YOUR ASSIGNMENT
Repeat, exactly and completely, the entries shown underneath.

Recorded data
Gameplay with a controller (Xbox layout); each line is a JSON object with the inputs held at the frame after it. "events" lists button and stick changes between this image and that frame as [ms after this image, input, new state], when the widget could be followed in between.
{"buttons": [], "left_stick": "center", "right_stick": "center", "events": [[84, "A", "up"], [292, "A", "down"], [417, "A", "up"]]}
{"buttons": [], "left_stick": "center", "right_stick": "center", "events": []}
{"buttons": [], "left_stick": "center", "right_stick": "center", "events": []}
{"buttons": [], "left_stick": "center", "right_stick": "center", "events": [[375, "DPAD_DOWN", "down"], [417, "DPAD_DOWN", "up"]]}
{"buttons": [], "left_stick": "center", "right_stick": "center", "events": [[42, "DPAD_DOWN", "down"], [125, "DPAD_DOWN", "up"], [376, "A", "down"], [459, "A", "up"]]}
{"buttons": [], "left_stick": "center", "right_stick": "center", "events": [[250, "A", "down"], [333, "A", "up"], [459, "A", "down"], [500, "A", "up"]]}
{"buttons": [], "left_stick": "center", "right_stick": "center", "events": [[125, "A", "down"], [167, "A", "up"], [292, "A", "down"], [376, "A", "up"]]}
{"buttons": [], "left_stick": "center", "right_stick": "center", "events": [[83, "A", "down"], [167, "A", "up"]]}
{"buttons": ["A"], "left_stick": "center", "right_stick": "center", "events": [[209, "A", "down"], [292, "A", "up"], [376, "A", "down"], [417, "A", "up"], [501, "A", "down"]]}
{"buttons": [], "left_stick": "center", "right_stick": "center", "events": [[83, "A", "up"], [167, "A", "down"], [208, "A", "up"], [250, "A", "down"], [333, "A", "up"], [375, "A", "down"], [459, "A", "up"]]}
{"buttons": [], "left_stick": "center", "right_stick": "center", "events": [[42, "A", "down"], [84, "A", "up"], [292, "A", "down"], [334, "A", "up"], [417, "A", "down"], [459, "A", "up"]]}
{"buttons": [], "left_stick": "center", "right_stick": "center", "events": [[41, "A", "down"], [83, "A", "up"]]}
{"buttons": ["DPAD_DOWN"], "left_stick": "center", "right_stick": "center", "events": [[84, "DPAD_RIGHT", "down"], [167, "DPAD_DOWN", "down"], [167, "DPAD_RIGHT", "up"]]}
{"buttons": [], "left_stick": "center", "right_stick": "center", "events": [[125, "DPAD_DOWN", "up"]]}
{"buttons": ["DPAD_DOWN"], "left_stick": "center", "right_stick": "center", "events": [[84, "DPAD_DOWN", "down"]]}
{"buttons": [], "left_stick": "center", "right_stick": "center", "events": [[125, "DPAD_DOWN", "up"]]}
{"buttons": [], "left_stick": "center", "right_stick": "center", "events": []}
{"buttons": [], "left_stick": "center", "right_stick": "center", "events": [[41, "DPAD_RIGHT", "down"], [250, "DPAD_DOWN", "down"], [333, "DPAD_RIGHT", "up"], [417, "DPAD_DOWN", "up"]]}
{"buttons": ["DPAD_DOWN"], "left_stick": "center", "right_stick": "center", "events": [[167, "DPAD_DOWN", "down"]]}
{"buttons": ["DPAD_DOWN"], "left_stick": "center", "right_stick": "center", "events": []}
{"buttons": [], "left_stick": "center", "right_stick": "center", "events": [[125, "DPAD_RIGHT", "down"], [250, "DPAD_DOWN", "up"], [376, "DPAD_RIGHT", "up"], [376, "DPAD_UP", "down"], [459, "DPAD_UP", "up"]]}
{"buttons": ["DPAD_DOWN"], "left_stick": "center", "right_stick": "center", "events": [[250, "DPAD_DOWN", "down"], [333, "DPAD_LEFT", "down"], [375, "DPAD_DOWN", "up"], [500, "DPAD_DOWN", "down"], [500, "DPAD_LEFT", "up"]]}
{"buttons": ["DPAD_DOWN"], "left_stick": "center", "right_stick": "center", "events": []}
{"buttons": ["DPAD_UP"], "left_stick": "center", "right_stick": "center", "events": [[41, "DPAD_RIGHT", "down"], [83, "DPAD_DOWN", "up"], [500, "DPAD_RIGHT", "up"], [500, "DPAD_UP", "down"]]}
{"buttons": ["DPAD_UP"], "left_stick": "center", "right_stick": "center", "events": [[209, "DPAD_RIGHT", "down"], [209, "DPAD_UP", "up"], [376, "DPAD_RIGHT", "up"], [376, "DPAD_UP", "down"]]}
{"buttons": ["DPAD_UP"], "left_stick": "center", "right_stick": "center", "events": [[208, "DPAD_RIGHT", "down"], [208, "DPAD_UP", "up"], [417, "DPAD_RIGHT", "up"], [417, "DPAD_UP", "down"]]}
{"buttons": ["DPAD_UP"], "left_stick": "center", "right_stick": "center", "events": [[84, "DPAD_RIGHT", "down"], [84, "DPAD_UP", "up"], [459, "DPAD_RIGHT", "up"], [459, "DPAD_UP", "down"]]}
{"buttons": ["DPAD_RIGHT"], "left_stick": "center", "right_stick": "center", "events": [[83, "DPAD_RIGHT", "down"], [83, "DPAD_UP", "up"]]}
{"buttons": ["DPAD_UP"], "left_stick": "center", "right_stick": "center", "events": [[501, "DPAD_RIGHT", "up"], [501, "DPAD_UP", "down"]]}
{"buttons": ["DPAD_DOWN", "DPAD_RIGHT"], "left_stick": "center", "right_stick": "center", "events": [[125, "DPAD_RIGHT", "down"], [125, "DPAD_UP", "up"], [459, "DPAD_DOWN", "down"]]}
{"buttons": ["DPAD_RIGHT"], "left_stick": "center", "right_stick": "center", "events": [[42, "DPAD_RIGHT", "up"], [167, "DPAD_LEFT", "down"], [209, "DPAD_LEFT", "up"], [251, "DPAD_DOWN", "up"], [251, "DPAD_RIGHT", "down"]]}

WRITTEN RESPONSE
Gameplay with a controller (Xbox layout); each line is a JSON object with the inputs held at the frame after it. "events" lists button and stick changes between this image and that frame as [ms after this image, input, new state], when the widget could be followed in between.
{"buttons": [], "left_stick": "center", "right_stick": "center", "events": [[84, "A", "up"], [292, "A", "down"], [417, "A", "up"]]}
{"buttons": [], "left_stick": "center", "right_stick": "center", "events": []}
{"buttons": [], "left_stick": "center", "right_stick": "center", "events": []}
{"buttons": [], "left_stick": "center", "right_stick": "center", "events": [[375, "DPAD_DOWN", "down"], [417, "DPAD_DOWN", "up"]]}
{"buttons": [], "left_stick": "center", "right_stick": "center", "events": [[42, "DPAD_DOWN", "down"], [125, "DPAD_DOWN", "up"], [376, "A", "down"], [459, "A", "up"]]}
{"buttons": [], "left_stick": "center", "right_stick": "center", "events": [[250, "A", "down"], [333, "A", "up"], [459, "A", "down"], [500, "A", "up"]]}
{"buttons": [], "left_stick": "center", "right_stick": "center", "events": [[125, "A", "down"], [167, "A", "up"], [292, "A", "down"], [376, "A", "up"]]}
{"buttons": [], "left_stick": "center", "right_stick": "center", "events": [[83, "A", "down"], [167, "A", "up"]]}
{"buttons": ["A"], "left_stick": "center", "right_stick": "center", "events": [[209, "A", "down"], [292, "A", "up"], [376, "A", "down"], [417, "A", "up"], [501, "A", "down"]]}
{"buttons": [], "left_stick": "center", "right_stick": "center", "events": [[83, "A", "up"], [167, "A", "down"], [208, "A", "up"], [250, "A", "down"], [333, "A", "up"], [375, "A", "down"], [459, "A", "up"]]}
{"buttons": [], "left_stick": "center", "right_stick": "center", "events": [[42, "A", "down"], [84, "A", "up"], [292, "A", "down"], [334, "A", "up"], [417, "A", "down"], [459, "A", "up"]]}
{"buttons": [], "left_stick": "center", "right_stick": "center", "events": [[41, "A", "down"], [83, "A", "up"]]}
{"buttons": ["DPAD_DOWN"], "left_stick": "center", "right_stick": "center", "events": [[84, "DPAD_RIGHT", "down"], [167, "DPAD_DOWN", "down"], [167, "DPAD_RIGHT", "up"]]}
{"buttons": [], "left_stick": "center", "right_stick": "center", "events": [[125, "DPAD_DOWN", "up"]]}
{"buttons": ["DPAD_DOWN"], "left_stick": "center", "right_stick": "center", "events": [[84, "DPAD_DOWN", "down"]]}
{"buttons": [], "left_stick": "center", "right_stick": "center", "events": [[125, "DPAD_DOWN", "up"]]}
{"buttons": [], "left_stick": "center", "right_stick": "center", "events": []}
{"buttons": [], "left_stick": "center", "right_stick": "center", "events": [[41, "DPAD_RIGHT", "down"], [250, "DPAD_DOWN", "down"], [333, "DPAD_RIGHT", "up"], [417, "DPAD_DOWN", "up"]]}
{"buttons": ["DPAD_DOWN"], "left_stick": "center", "right_stick": "center", "events": [[167, "DPAD_DOWN", "down"]]}
{"buttons": ["DPAD_DOWN"], "left_stick": "center", "right_stick": "center", "events": []}
{"buttons": [], "left_stick": "center", "right_stick": "center", "events": [[125, "DPAD_RIGHT", "down"], [250, "DPAD_DOWN", "up"], [376, "DPAD_RIGHT", "up"], [376, "DPAD_UP", "down"], [459, "DPAD_UP", "up"]]}
{"buttons": ["DPAD_DOWN"], "left_stick": "center", "right_stick": "center", "events": [[250, "DPAD_DOWN", "down"], [333, "DPAD_LEFT", "down"], [375, "DPAD_DOWN", "up"], [500, "DPAD_DOWN", "down"], [500, "DPAD_LEFT", "up"]]}
{"buttons": ["DPAD_DOWN"], "left_stick": "center", "right_stick": "center", "events": []}
{"buttons": ["DPAD_UP"], "left_stick": "center", "right_stick": "center", "events": [[41, "DPAD_RIGHT", "down"], [83, "DPAD_DOWN", "up"], [500, "DPAD_RIGHT", "up"], [500, "DPAD_UP", "down"]]}
{"buttons": ["DPAD_UP"], "left_stick": "center", "right_stick": "center", "events": [[209, "DPAD_RIGHT", "down"], [209, "DPAD_UP", "up"], [376, "DPAD_RIGHT", "up"], [376, "DPAD_UP", "down"]]}
{"buttons": ["DPAD_UP"], "left_stick": "center", "right_stick": "center", "events": [[208, "DPAD_RIGHT", "down"], [208, "DPAD_UP", "up"], [417, "DPAD_RIGHT", "up"], [417, "DPAD_UP", "down"]]}
{"buttons": ["DPAD_UP"], "left_stick": "center", "right_stick": "center", "events": [[84, "DPAD_RIGHT", "down"], [84, "DPAD_UP", "up"], [459, "DPAD_RIGHT", "up"], [459, "DPAD_UP", "down"]]}
{"buttons": ["DPAD_RIGHT"], "left_stick": "center", "right_stick": "center", "events": [[83, "DPAD_RIGHT", "down"], [83, "DPAD_UP", "up"]]}
{"buttons": ["DPAD_UP"], "left_stick": "center", "right_stick": "center", "events": [[501, "DPAD_RIGHT", "up"], [501, "DPAD_UP", "down"]]}
{"buttons": ["DPAD_DOWN", "DPAD_RIGHT"], "left_stick": "center", "right_stick": "center", "events": [[125, "DPAD_RIGHT", "down"], [125, "DPAD_UP", "up"], [459, "DPAD_DOWN", "down"]]}
{"buttons": ["DPAD_RIGHT"], "left_stick": "center", "right_stick": "center", "events": [[42, "DPAD_RIGHT", "up"], [167, "DPAD_LEFT", "down"], [209, "DPAD_LEFT", "up"], [251, "DPAD_DOWN", "up"], [251, "DPAD_RIGHT", "down"]]}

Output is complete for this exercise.